Group travel to S.Korea unavailable

By Deng Xiaoci and Zhao Juecheng Source:Global Times Published: 2017/11/28 23:38:40

Seoul’s shifting stance on THAAD ‘makes ties difficult’

China's leading travel agencies said on Tuesday that group tours to South Korea still remain unavailable.

South Korea's Yonhap News Agency reported on Tuesday that China's National Tourism Administration declared on Tuesday the partial lifting of its ban on group tours to South Korea, citing unnamed sources, as Seoul and Beijing move to repair bilateral relations badly frayed by the deployment of the US missile defense system in South Korea.

The report claimed that China decided to allow offline travel agencies in Beijing and East China's Shandong Province to sell package tours to South Korea, industry sources said.

Tourists from these two regions account for some 30 percent of all Chinese nationals who visited South Korea last year, according to the Korea Tourism Organization (KTO).

Chinese Foreign Ministry spokesperson Geng Shuang said at a daily press conference on Tuesday that he was not aware of the situation.

Geng added that China holds a positive and open attitude toward Sino-South Korean cooperation at all levels, and hopes South Korea and China will promote communication and cooperation between the two sides.

Customer service employees at the China International Travel Service Co (CITS) and China Youth Travel Service told the Global Times on Tuesday that no such group tour services are available to South Korea.

No group travel packages to South Korea are found on major online Chinese travel platforms, including Ctrip, and as of press time.

A Beijing-based travel agency on the Alibaba Group's travel platform claimed to provide group tour service from Tianjin to Seoul, the soonest on December 6.

An employee at the agency told the Global Times that "Group tours to South Korea have not been completely opened, so we don't offer group travel visa services.

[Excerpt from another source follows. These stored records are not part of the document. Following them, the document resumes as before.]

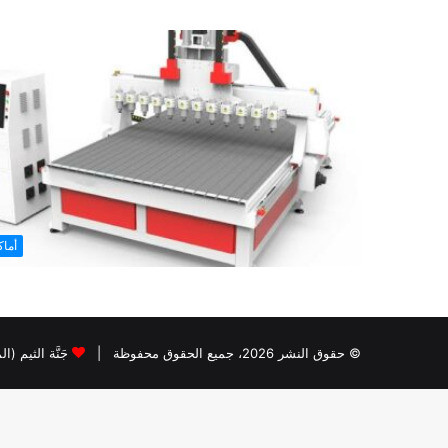
أما
© حقوق النشر 2026، جميع الحقوق محفوظة |
جَنَّة الثيم (ا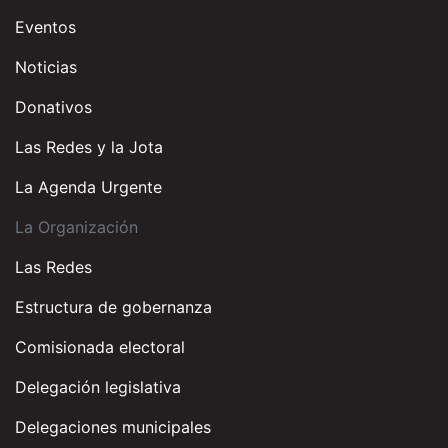
Eventos
Noticias
Donativos
Las Redes y la Jota
La Agenda Urgente
La Organización
Las Redes
Estructura de gobernanza
Comisionada electoral
Delegación legislativa
Delegaciones municipales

The 'group travel package' they provide relies on individual visa applications."

South Korea's foreign minister Kang Kyung-wha on Monday reiterated that Seoul has just reaffirmed to Beijing its stance on three issues - deploying additional THAAD systems, joining the US-led global missile defense program and developing a security alliance with the US and Japan - what Chinese media widely refers as the "three no's pledge" on the issue. 

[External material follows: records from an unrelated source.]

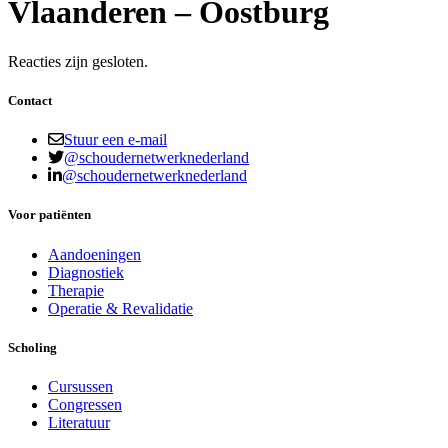
Vlaanderen – Oostburg
Reacties zijn gesloten.
Contact
Stuur een e-mail
@schoudernetwerknederland
@schoudernetwerknederland
Voor patiënten
Aandoeningen
Diagnostiek
Therapie
Operatie & Revalidatie
Scholing
Cursussen
Congressen
Literatuur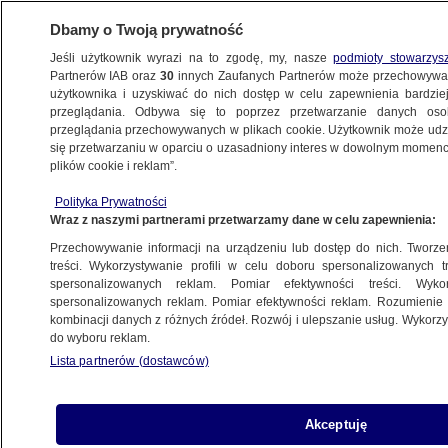
Dbamy o Twoją prywatność
Jeśli użytkownik wyrazi na to zgodę, my, nasze
podmioty stowarzys
Partnerów IAB oraz
30
innych Zaufanych Partnerów może przechowywa
METEO
użytkownika i uzyskiwać do nich dostęp w celu zapewnienia bardzi
przeglądania. Odbywa się to poprzez przetwarzanie danych os
przeglądania przechowywanych w plikach cookie. Użytkownik może udzie
NAJNOWSZE
się przetwarzaniu w oparciu o uzasadniony interes w dowolnym momencie
plików cookie i reklam”.
Wakacje za huragan
Polityka Prywatności
Wraz z naszymi partnerami przetwarzamy dane w celu zapewnienia:
2000 km bez lądowania i kropli paliwa
Przechowywanie informacji na urządzeniu lub dostęp do nich. Tworzeni
treści. Wykorzystywanie profili w celu doboru spersonalizowanych tr
spersonalizowanych reklam. Pomiar efektywności treści. Wyko
spersonalizowanych reklam. Pomiar efektywności reklam. Rozumienie o
kombinacji danych z różnych źródeł. Rozwój i ulepszanie usług. Wykor
do wyboru reklam.
Ocean kwitnie na turkusowo
Lista partnerów (dostawców)
Akceptuję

A top South Korean diplomat said they were merely a stance "rather than official consent from the two sides."

South Korea's ambivalence on the THAAD issue has again disappointed China, and will likely have a negative impact on already-chilly Sino-South Korean ties, Lü Chao, an expert on Korean studies at the Liaoning Academy of Social Sciences, told the Global Times.

Beijing's firm opposition to the THAAD deployment has never changed and will not compromise on empty promises, he said, adding that restoring friendly ties will take time, and will become even more difficult unless Seoul stops contradicting itself under whatever pretext or pressure.